A little patch of yellow wall ... like some priceless specimen of Chinese art, of a beauty that was sufficient in itself.

(Marcel Proust)

Jane Lombard Gallery is pleased to present "The Colour of Words", our first solo exhibition with Jane Bustin, following a successful two-person show in 2017. The London-based artist is recognized for her intimate and minimalist constructions. Bustin’s earthen neutral works are made by applying natural pigment to porcelain, fabric, or wood. She cultivates a poetic dialogue between the disparate materials. The exhibition includes paintings, film, and porcelain objects.

Jane Bustin was the recipient of a residency award at the Mark Rothko Centre, in Latvia, during the summer of 2019. In the former 1833 Fortress just outside of the city of Daugavpils, Bustin describes a richness of “histories, secrets, and buried memories within its walls” where she made her studio. Situated in a brooding outbuilding that once housed a dining hall for Napoleonic soldiers, a prisoner of war camp, a post-war aviation engineering school and underground raves in the 1980s. The strangeness and beauty of Bustin’s surroundings compelled an intensive study of her quarters. She suggests the space itself entranced her and directed her practice in those weeks and beyond.

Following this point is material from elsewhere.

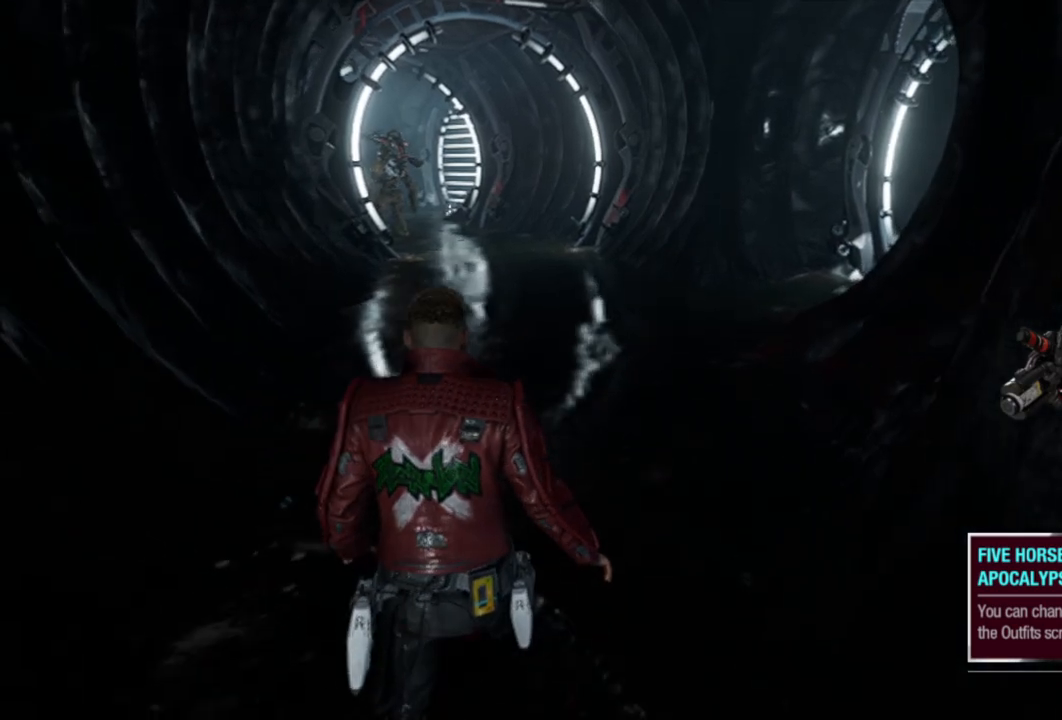
{"buttons": [], "left_stick": "up", "right_stick": "down-left", "events": [[450, "right_stick", "left"], [500, "right_stick", "down-left"]]}
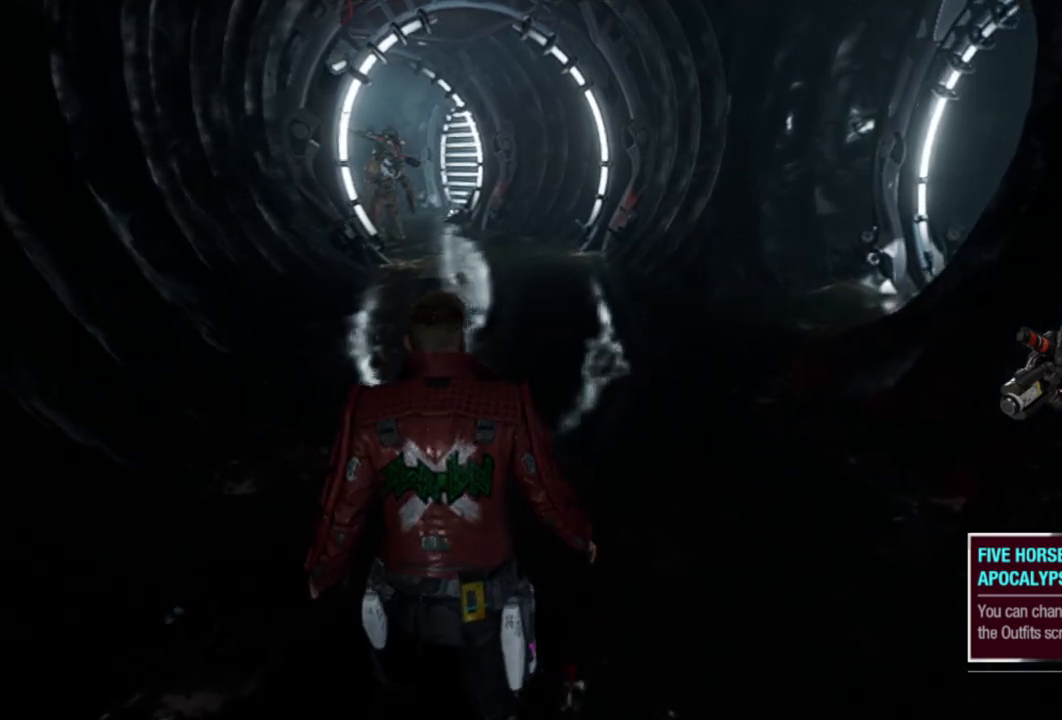
{"buttons": [], "left_stick": "up", "right_stick": "center", "events": [[133, "right_stick", "center"]]}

The artist transmutes crumbling walls, sun bleached paint, and a gentle breeze in this new series, which begets a reflection on a structural and emotional absorption of time. A particularly striking remembrance of color is displayed in the works, she recounts the intensity of these shades in her encounters and grounds us in her experience through a sensory rich description of each one.

An exhibition highlight, "Bergotte’s Yellow", is a work in response to Marcel Proust’s well-known passage from his epic novel, In Search of Lost Time. Bergotte, the fictional writer, fixates on Vermeer’s View of Delft painting. The writer suddenly has a revelation that “this little patch of yellow wall” is a wondrous, magical element that lifts the ordinary into the extraordinary. Bustin’s thirteen-foot painting consists of two panels, one made of anodized aluminum and the other of linen. The additional materials include hand-dyed, burnt saffron silk, a stainless steel stand, paper, and a glazed porcelain bowl. The chemical transformations echo Proust’s divine alchemy, turning the everyday into the precious.